The punchline of that evaluation: migrating now would be chasing shiny objects. Every alternative has its own version of these bugs. Hermes has a critical open state.db corruption issue that mirrors our session-bloat pain exactly. Temporal’s self-host complexity is wrong for our single-VPS scale. Hatchet IS the right answer if we ever migrate — but the migration itself is a 2-3 week distraction at $0 revenue, and it doesn’t solve the problem for Adrian who legitimately benefits from Codex.

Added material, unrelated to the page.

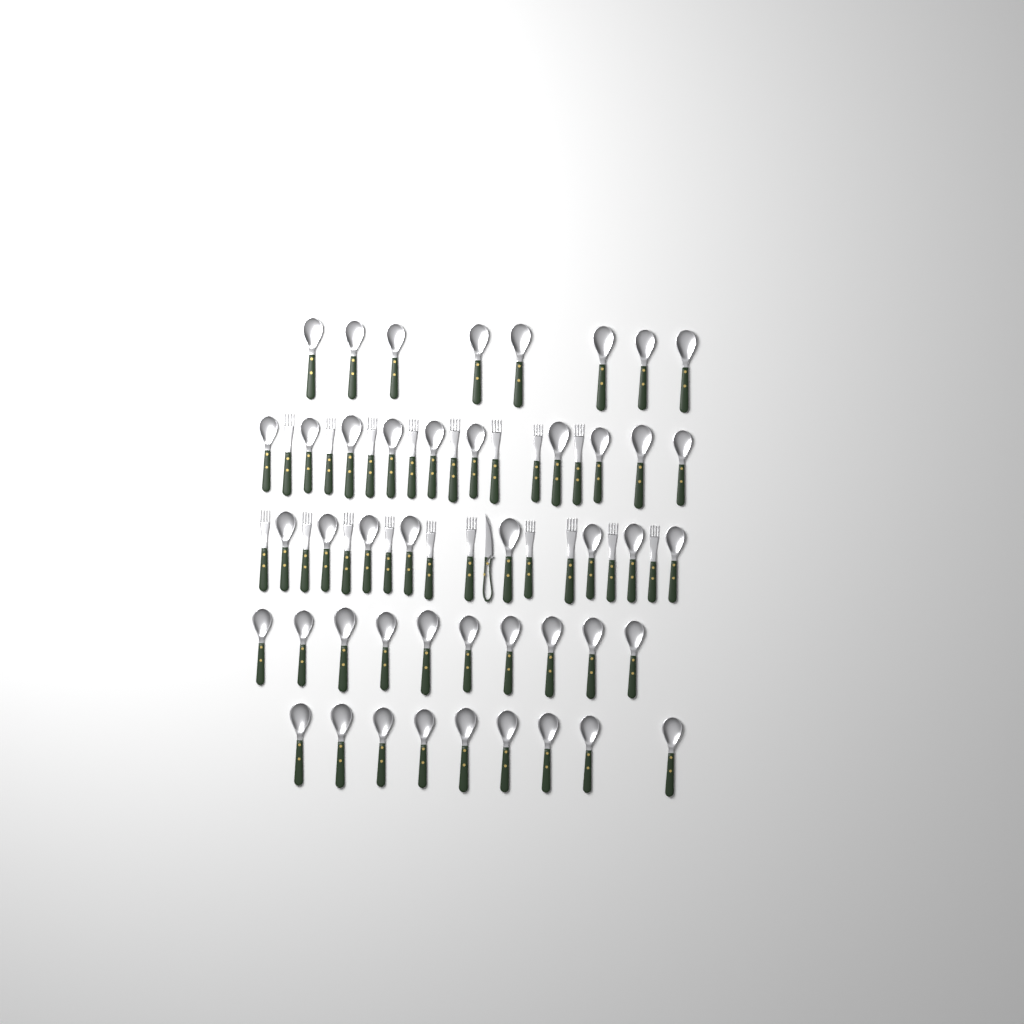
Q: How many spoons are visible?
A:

The right answer today is a 2-line config change on one agent plus a /usr/local/bin/mm-check-consecutive-errors cron that fires a Telegram alert when any agent hits 10 identical errors in a row. The latter is the real lesson — the observability gap is what let this become a two-day incident. A framework swap would paper over the surface; the alert closes the gap.

Calendar reminder for 2026-05-22: revisit this decision. If the monitoring is live and consecutive-error alerts have fired exactly zero times in the intervening month, we stay. If they’ve fired more than twice, we pull the trigger on a Hatchet two-tier migration.

Builder-in-public is sometimes “I found a hidden config knob” and sometimes “I tried four theories over two days before the obvious one worked.” This one was the second kind. Publishing both.

Why I’m posting this

Most content about tools like OpenClaw is marketing (“look how many providers we support!”) or bug reports that never close. The real operational knowledge — which undocumented knob does what under degraded conditions — lives in Slack DMs and never reaches anyone.

If you’re running a hybrid Codex + external-provider architecture on OpenClaw, this post is the thing I wish I’d found this morning at 08:00 when I was watching my release pipeline fail in a new way. Take what you need.

Experiment in progress. This post will update with the actual outcomes.